PROBLEM DESCRIPTION:
Say how many of the lines below contain the word "coronary"; nothing else belongs in the answer.

——

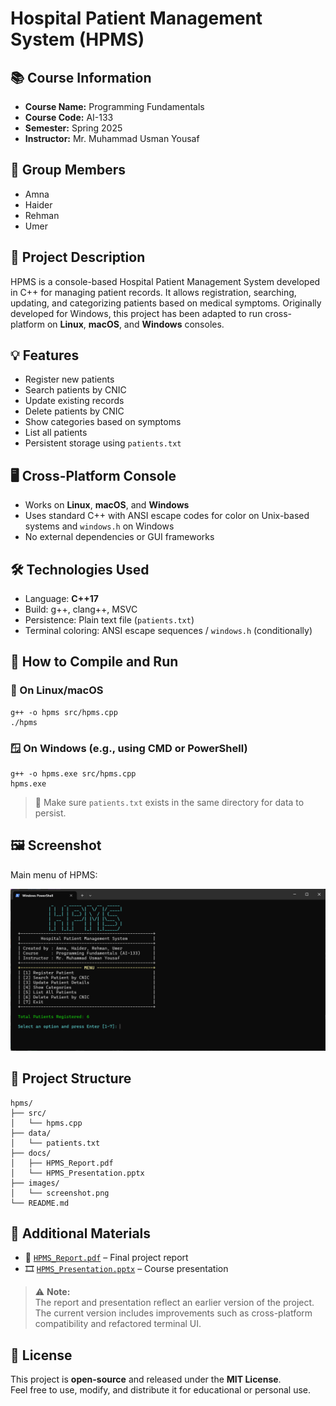 # Hospital Patient Management System (HPMS)

## 📚 Course Information

- **Course Name:** Programming Fundamentals
- **Course Code:** AI-133
- **Semester:** Spring 2025
- **Instructor:** Mr. Muhammad Usman Yousaf

## 👥 Group Members

- Amna
- Haider
- Rehman
- Umer

## 🏥 Project Description

HPMS is a console-based Hospital Patient Management System developed in C++ for managing patient records. It allows registration, searching, updating, and categorizing patients based on medical symptoms. Originally developed for Windows, this project has been adapted to run cross-platform on **Linux**, **macOS**, and **Windows** consoles.

## 💡 Features

- Register new patients
- Search patients by CNIC
- Update existing records
- Delete patients by CNIC
- Show categories based on symptoms
- List all patients
- Persistent storage using `patients.txt`

## 🖥 Cross-Platform Console

- Works on **Linux**, **macOS**, and **Windows**
- Uses standard C++ with ANSI escape codes for color on Unix-based systems and `windows.h` on Windows
- No external dependencies or GUI frameworks

## 🛠 Technologies Used

- Language: **C++17**
- Build: g++, clang++, MSVC
- Persistence: Plain text file (`patients.txt`)
- Terminal coloring: ANSI escape sequences / `windows.h` (conditionally)

## 🚀 How to Compile and Run

### 🐧 On Linux/macOS

    g++ -o hpms src/hpms.cpp
    ./hpms

### 🪟 On Windows (e.g., using CMD or PowerShell)

    g++ -o hpms.exe src/hpms.cpp
    hpms.exe

> 📌 Make sure `patients.txt` exists in the same directory for data to persist.

## 🖼 Screenshot

Main menu of HPMS:

![Main Menu Screenshot](images/screenshot.png)

## 📂 Project Structure

    hpms/
    ├── src/
    │   └── hpms.cpp
    ├── data/
    │   └── patients.txt
    ├── docs/
    │   ├── HPMS_Report.pdf
    │   └── HPMS_Presentation.pptx
    ├── images/
    │   └── screenshot.png
    └── README.md

## 📎 Additional Materials

- 📄 [`HPMS_Report.pdf`](docs/HPMS_Report.pdf) – Final project report
- 🎞 [`HPMS_Presentation.pptx`](docs/HPMS_Presentation.pptx) – Course presentation

> ⚠️ **Note:**  
> The report and presentation reflect an earlier version of the project. The current version includes improvements such as cross-platform compatibility and refactored terminal UI.

## 📄 License

This project is **open-source** and released under the **MIT License**.  
Feel free to use, modify, and distribute it for educational or personal use.
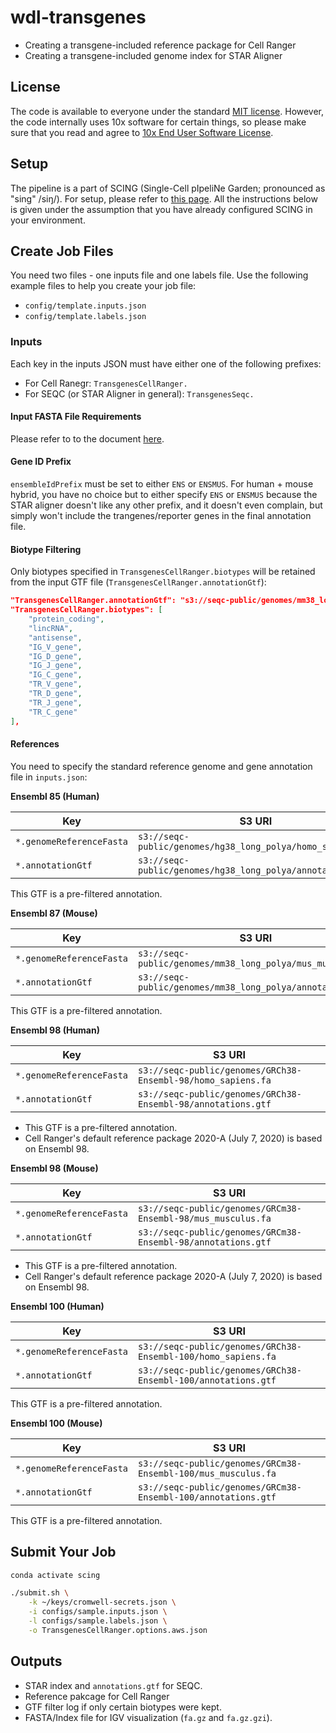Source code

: # wdl-transgenes

- Creating a transgene-included reference package for Cell Ranger
- Creating a transgene-included genome index for STAR Aligner

## License

The code is available to everyone under the standard [MIT license](./LICENSE). However, the code internally uses 10x software for certain things, so please make sure that you read and agree to [10x End User Software License](https://www.10xgenomics.com/end-user-software-license-agreement).

## Setup

The pipeline is a part of SCING (Single-Cell pIpeliNe Garden; pronounced as "sing" /siŋ/). For setup, please refer to [this page](https://github.com/hisplan/scing). All the instructions below is given under the assumption that you have already configured SCING in your environment.

## Create Job Files

You need two files - one inputs file and one labels file. Use the following example files to help you create your job file:

- `config/template.inputs.json`
- `config/template.labels.json`

### Inputs

Each key in the inputs JSON must have either one of the following prefixes:

- For Cell Ranegr: `TransgenesCellRanger.`
- For SEQC (or STAR Aligner in general): `TransgenesSeqc.`

#### Input FASTA File Requirements

Please refer to to the document [here](./docs/user-instructions.md).

#### Gene ID Prefix

`ensembleIdPrefix` must be set to either `ENS` or `ENSMUS`. For human + mouse hybrid, you have no choice but to either specify `ENS` or `ENSMUS` because the STAR aligner doesn't like any other prefix, and it doesn't even complain, but simply won't include the trangenes/reporter genes in the final annotation file.

#### Biotype Filtering

Only biotypes specified in `TransgenesCellRanger.biotypes` will be retained from the input GTF file (`TransgenesCellRanger.annotationGtf`):

```json
"TransgenesCellRanger.annotationGtf": "s3://seqc-public/genomes/mm38_long_polya/annotations.gtf",
"TransgenesCellRanger.biotypes": [
    "protein_coding",
    "lincRNA",
    "antisense",
    "IG_V_gene",
    "IG_D_gene",
    "IG_J_gene",
    "IG_C_gene",
    "TR_V_gene",
    "TR_D_gene",
    "TR_J_gene",
    "TR_C_gene"
],
```

#### References

You need to specify the standard reference genome and gene annotation file in `inputs.json`:

**Ensembl 85 (Human)**

Key                       | S3 URI
------------------------- | --------------------------------------------------------------
`*.genomeReferenceFasta`  | `s3://seqc-public/genomes/hg38_long_polya/homo_sapiens.fa`
`*.annotationGtf`         | `s3://seqc-public/genomes/hg38_long_polya/annotations.gtf`

This GTF is a pre-filtered annotation.

**Ensembl 87 (Mouse)**

Key                       | S3 URI
------------------------- | --------------------------------------------------------------
`*.genomeReferenceFasta`  | `s3://seqc-public/genomes/mm38_long_polya/mus_musculus.fa`
`*.annotationGtf`         | `s3://seqc-public/genomes/mm38_long_polya/annotations.gtf`

This GTF is a pre-filtered annotation.

**Ensembl 98 (Human)**

Key                       | S3 URI
------------------------- | --------------------------------------------------------------
`*.genomeReferenceFasta`  | `s3://seqc-public/genomes/GRCh38-Ensembl-98/homo_sapiens.fa`
`*.annotationGtf`         | `s3://seqc-public/genomes/GRCh38-Ensembl-98/annotations.gtf`

- This GTF is a pre-filtered annotation.
- Cell Ranger's default reference package 2020-A (July 7, 2020) is based on Ensembl 98.

**Ensembl 98 (Mouse)**

Key                       | S3 URI
------------------------- | --------------------------------------------------------------
`*.genomeReferenceFasta`  | `s3://seqc-public/genomes/GRCm38-Ensembl-98/mus_musculus.fa`
`*.annotationGtf`         | `s3://seqc-public/genomes/GRCm38-Ensembl-98/annotations.gtf`

- This GTF is a pre-filtered annotation.
- Cell Ranger's default reference package 2020-A (July 7, 2020) is based on Ensembl 98.

**Ensembl 100 (Human)**

Key                       | S3 URI
------------------------- | --------------------------------------------------------------
`*.genomeReferenceFasta`  | `s3://seqc-public/genomes/GRCh38-Ensembl-100/homo_sapiens.fa`
`*.annotationGtf`         | `s3://seqc-public/genomes/GRCh38-Ensembl-100/annotations.gtf`

This GTF is a pre-filtered annotation.

**Ensembl 100 (Mouse)**

Key                       | S3 URI
------------------------- | --------------------------------------------------------------
`*.genomeReferenceFasta`  | `s3://seqc-public/genomes/GRCm38-Ensembl-100/mus_musculus.fa`
`*.annotationGtf`         | `s3://seqc-public/genomes/GRCm38-Ensembl-100/annotations.gtf`

This GTF is a pre-filtered annotation.

## Submit Your Job

```bash
conda activate scing

./submit.sh \
    -k ~/keys/cromwell-secrets.json \
    -i configs/sample.inputs.json \
    -l configs/sample.labels.json \
    -o TransgenesCellRanger.options.aws.json
```

## Outputs

- STAR index and `annotations.gtf` for SEQC.
- Reference pakcage for Cell Ranger
- GTF filter log if only certain biotypes were kept.
- FASTA/Index file for IGV visualization (`fa.gz` and `fa.gz.gzi`).
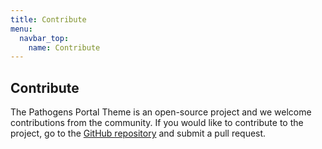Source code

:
 ```yaml
---
title: Contribute
menu:
  navbar_top:
    name: Contribute
---
```


## Contribute

The Pathogens Portal Theme is an open-source project and we welcome contributions from the community. If you would like to contribute to the project, go to the [GitHub repository](https://github.com/sib-swiss/hugo-pathogens-portal) and submit a pull request.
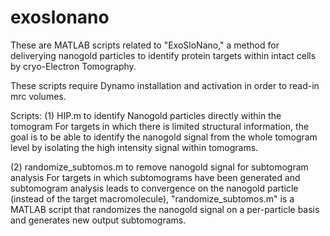 # exoslonano

These are MATLAB scripts related to "ExoSloNano," a method for deliverying nanogold particles to identify protein targets within intact cells by cryo-Electron Tomography. 

These scripts require Dynamo installation and activation in order to read-in mrc volumes. 

Scripts:
(1) HIP.m to identify Nanogold particles directly within the tomogram
For targets in which there is limited structural information, the goal is to be able to identify the nanogold signal from the whole tomogram level by isolating the high intensity signal within tomograms.

(2) randomize_subtomos.m to remove nanogold signal for subtomogram analysis
For targets in which subtomograms have been generated and subtomogram analysis leads to convergence on the nanogold particle (instead of the target macromolecule), "randomize_subtomos.m" is a MATLAB script that randomizes the nanogold signal on a per-particle basis and generates new output subtomograms. 
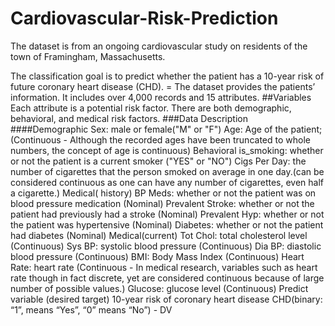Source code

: # Cardiovascular-Risk-Prediction
The dataset is from an ongoing cardiovascular study on residents of the town of Framingham, Massachusetts.

The classification goal is to predict whether the patient has a 10-year risk of future coronary heart disease (CHD). = The dataset provides the patients’ information.
It includes over 4,000 records and 15 attributes.
##Variables
Each attribute is a potential risk factor. There are both demographic, behavioral, and medical risk factors.
###Data Description
####Demographic
Sex: male or female("M" or "F")
Age: Age of the patient;(Continuous - Although the recorded ages have been truncated to whole numbers, the concept of age is continuous) Behavioral
is_smoking: whether or not the patient is a current smoker ("YES" or "NO")
Cigs Per Day: the number of cigarettes that the person smoked on average in one day.(can be considered continuous as one can have any number of cigarettes, even half a cigarette.) Medical( history)
BP Meds: whether or not the patient was on blood pressure medication (Nominal)
Prevalent Stroke: whether or not the patient had previously had a stroke (Nominal)
Prevalent Hyp: whether or not the patient was hypertensive (Nominal)
Diabetes: whether or not the patient had diabetes (Nominal) Medical(current)
Tot Chol: total cholesterol level (Continuous)
Sys BP: systolic blood pressure (Continuous)
Dia BP: diastolic blood pressure (Continuous)
BMI: Body Mass Index (Continuous)
Heart Rate: heart rate (Continuous - In medical research, variables such as heart rate though in fact discrete, yet are considered continuous because of large number of possible values.)
Glucose: glucose level (Continuous) Predict variable (desired target)
10-year risk of coronary heart disease CHD(binary: “1”, means “Yes”, “0” means “No”) - DV

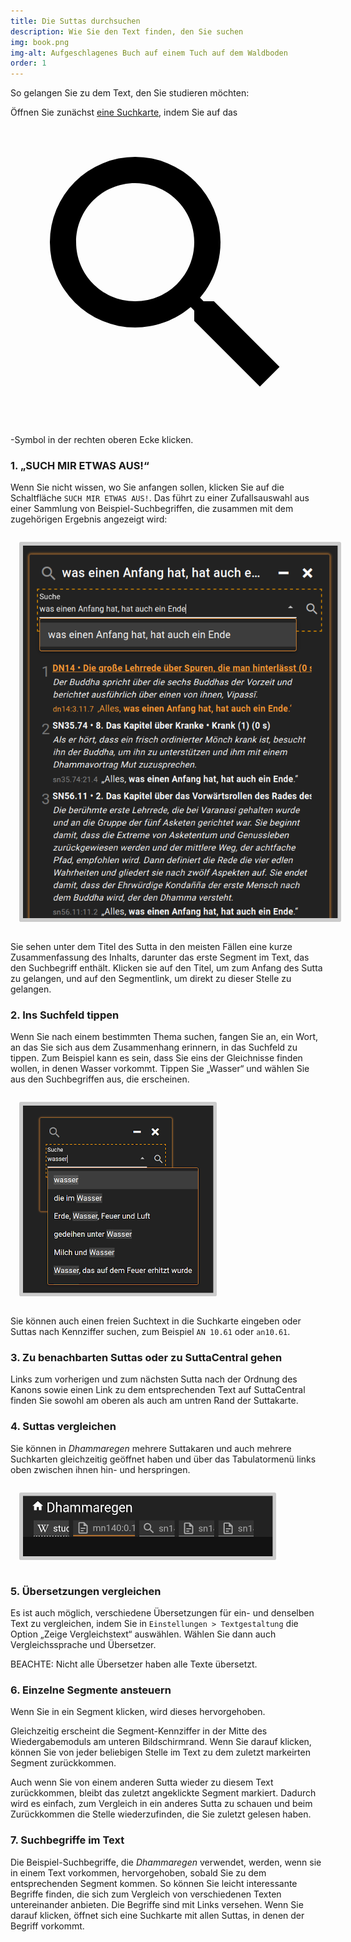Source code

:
 ```yaml
---
title: Die Suttas durchsuchen
description: Wie Sie den Text finden, den Sie suchen
img: book.png
img-alt: Aufgeschlagenes Buch auf einem Tuch auf dem Waldboden
order: 1
---
```


So gelangen Sie zu dem Text, den Sie studieren möchten:

Öffnen Sie zunächst [eine Suchkarte](#/search//de), indem Sie auf das <a href="#/search//de" class="scv-icon-btn v-btn v-btn--icon v-btn--round v-btn--router theme--dark v-size--default"><span class="v-btn__content"><span aria-hidden="true" class="v-icon notranslate theme--dark"><svg xmlns="http://www.w3.org/2000/svg" viewBox="0 0 24 24" role="img" aria-hidden="true" class="v-icon__svg"><path d="M9.5,3A6.5,6.5 0 0,1 16,9.5C16,11.11 15.41,12.59 14.44,13.73L14.71,14H15.5L20.5,19L19,20.5L14,15.5V14.71L13.73,14.44C12.59,15.41 11.11,16 9.5,16A6.5,6.5 0 0,1 3,9.5A6.5,6.5 0 0,1 9.5,3M9.5,5C7,5 5,7 5,9.5C5,12 7,14 9.5,14C12,14 14,12 14,9.5C14,7 12,5 9.5,5Z"></path></svg></span></span></a>-Symbol in der rechten oberen Ecke klicken.

### 1. „SUCH MIR ETWAS AUS!“

Wenn Sie nicht wissen, wo Sie anfangen sollen, klicken Sie auf die Schaltfläche `SUCH MIR ETWAS AUS!`. Das führt zu einer Zufallsauswahl aus einer Sammlung von Beispiel-Suchbegriffen, die zusammen mit dem zugehörigen Ergebnis angezeigt wird:

<style>
.my-img {
  margin: 1.0em;
  padding: 0.4em; 
  border-radius: 0.2em; 
  background: #cccccc;"
}
</style>
<p><img src="img/result.png" class="my-img" alt="Bildschirmfoto von Suchergebnis" style="width: 600px;"></p>

Sie sehen unter dem Titel des Sutta in den meisten Fällen eine kurze Zusammenfassung des Inhalts, darunter das erste Segment im Text, das den Suchbegriff enthält. Klicken sie auf den Titel, um zum Anfang des Sutta zu gelangen, und auf den Segmentlink, um direkt zu dieser Stelle zu gelangen.

### 2. Ins Suchfeld tippen

Wenn Sie nach einem bestimmten Thema suchen, fangen Sie an, ein Wort, an das Sie sich aus dem Zusammenhang erinnern, in das Suchfeld zu tippen. Zum Beispiel kann es sein, dass Sie eins der Gleichnisse finden wollen, in denen Wasser vorkommt. Tippen Sie „Wasser“ und wählen Sie aus den Suchbegriffen aus, die erscheinen.

<p><img src="img/searchfield.png" class="my-img" alt="Bildschirmfoto von Suchfeld mit Wort Wasser und Suchbegriffen" style="height: 300px;"></p>

Sie können auch einen freien Suchtext in die Suchkarte eingeben oder Suttas nach Kennziffer suchen, zum Beispiel `AN 10.61` oder `an10.61`.

### 3. Zu benachbarten Suttas oder zu SuttaCentral gehen

Links zum vorherigen und zum nächsten Sutta nach der Ordnung des Kanons sowie einen Link zu dem entsprechenden Text auf SuttaCentral finden Sie sowohl am oberen als auch am untren Rand der Suttakarte.

### 4. Suttas vergleichen

Sie können in *Dhammaregen* mehrere Suttakaren und auch mehrere Suchkarten gleichzeitig geöffnet haben und über das Tabulatormenü links oben zwischen ihnen hin- und herspringen.

<p><img src="img/tabs.png" class="my-img" alt="Bildschirmfoto von Suchfeld mit Wort Wasser und Suchbegriffen" style="width: 400px;"></p>

### 5. Übersetzungen vergleichen

Es ist auch möglich, verschiedene Übersetzungen für ein- und denselben Text zu vergleichen, indem Sie in `Einstellungen > Textgestaltung` die Option „Zeige Vergleichstext“ auswählen. Wählen Sie dann auch Vergleichssprache und Übersetzer.

BEACHTE: Nicht alle Übersetzer haben alle Texte übersetzt.

### 6. Einzelne Segmente ansteuern

Wenn Sie in ein Segment klicken, wird dieses hervorgehoben.

Gleichzeitig erscheint die Segment-Kennziffer in der Mitte des Wiedergabemoduls am unteren Bildschirmrand. Wenn Sie darauf klicken, können Sie von jeder beliebigen Stelle im Text zu dem zuletzt markeirten Segment zurückkommen.

Auch wenn Sie von einem anderen Sutta wieder zu diesem Text zurückkommen, bleibt das zuletzt angeklickte Segment markiert. Dadurch wird es einfach, zum Vergleich in ein anderes Sutta zu schauen und beim Zurückkommen die Stelle wiederzufinden, die Sie zuletzt gelesen haben.

### 7. Suchbegriffe im Text

Die Beispiel-Suchbegriffe, die *Dhammaregen* verwendet, werden, wenn sie in einem Text vorkommen, hervorgehoben, sobald Sie zu dem entsprechenden Segment kommen. So können Sie leicht interessante Begriffe finden, die sich zum Vergleich von verschiedenen Texten untereinander anbieten. Die Begriffe sind mit Links versehen. Wenn Sie darauf klicken, öffnet sich eine Suchkarte mit allen Suttas, in denen der Begriff vorkommt.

——

TASK SOLUTION:
2